The Renfro Hotel

Project: The Renfro Hotel, Wichita, Kansas
Client: Developers Robert Eyster and Michael Ramsey with Farha Construction
Services by Spencer Preservation: Application for Federal and State Historic Tax Credits
Investment: $2,400,000

The Renfro Hotel reopened in 2012 as the Renfro Apartments on East Douglas Avenue in Wichita.  The hotel was constructed in 1908 by Judge Jesse Newton Haymaker, a figure of prominence in Wichita legal, social, and religious circles. 

Judge Haymaker leased the hotel to W.G. Layle who operated the 50-room hotel.  The hotel was renamed “The Alton Hotel” in 1917, operated by S.C Adair.  In 1923 Haymaker entered into a lease with Frank Dean with B.M. Levitt Clothing Store occupying the first floor and The Alton Hotel remaining on the upper floors.  From 1942-1945, the hotel was owned and operated by Roy Minnich.  Following Roy Minnich’s retirement, the building was purchased by Wesley C. Renfro.  Wesley remodeled and reopened as The Renfro Hotel in 1946; it continued operation as the Renfro into the 1970s.

The hotel is a three-story Classical Revival building with tan brick facade that features stone detailing.  The hotel is listed as a contributing member to the East Douglas Avenue Historic District.

Most recently known as Victoria Park Apartments, the hotel was converted to apartments in the 1980s but suffered from a lack of general maintenance and dated systems.  The building was purchased by Eyster Properties in 2012.  With a goal of providing affordable housing in downtown Wichita, partners Robert Eyster and Michael Ramsey of Wichita undertook a complete building rehabilitation project in collaboration with local contractor, Ted Farha and Cathcart Architects also of Wichita.  The building was remodeled into 20 apartments featuring two-story live-work units on the ground floor.  The project also maintained two commercial spaces along the street front.  Spencer Preservation worked with the team to achieve a successful rehabilitation project that was approved for federal and Kansas rehabilitation tax credits.   
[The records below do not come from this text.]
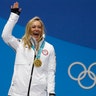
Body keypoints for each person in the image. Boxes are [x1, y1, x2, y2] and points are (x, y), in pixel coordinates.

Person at [1, 2, 56, 96]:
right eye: (33, 27)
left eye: (39, 27)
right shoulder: (20, 44)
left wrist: (51, 92)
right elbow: (5, 36)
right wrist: (14, 15)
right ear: (29, 29)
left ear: (42, 30)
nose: (36, 29)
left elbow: (51, 72)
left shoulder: (49, 48)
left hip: (39, 93)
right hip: (16, 93)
Apartments feature original wood floors and pressed-tin ceilings teamed with modern amenities in kitchens and bathrooms.  Unique touches in specific apartments include a restored skylight along the west side of the building, glass block at former garage openings, and an overhead garage door at one of the live-work units on the ground floor.  The building features high-efficient heat pumps with individual controls in each apartment.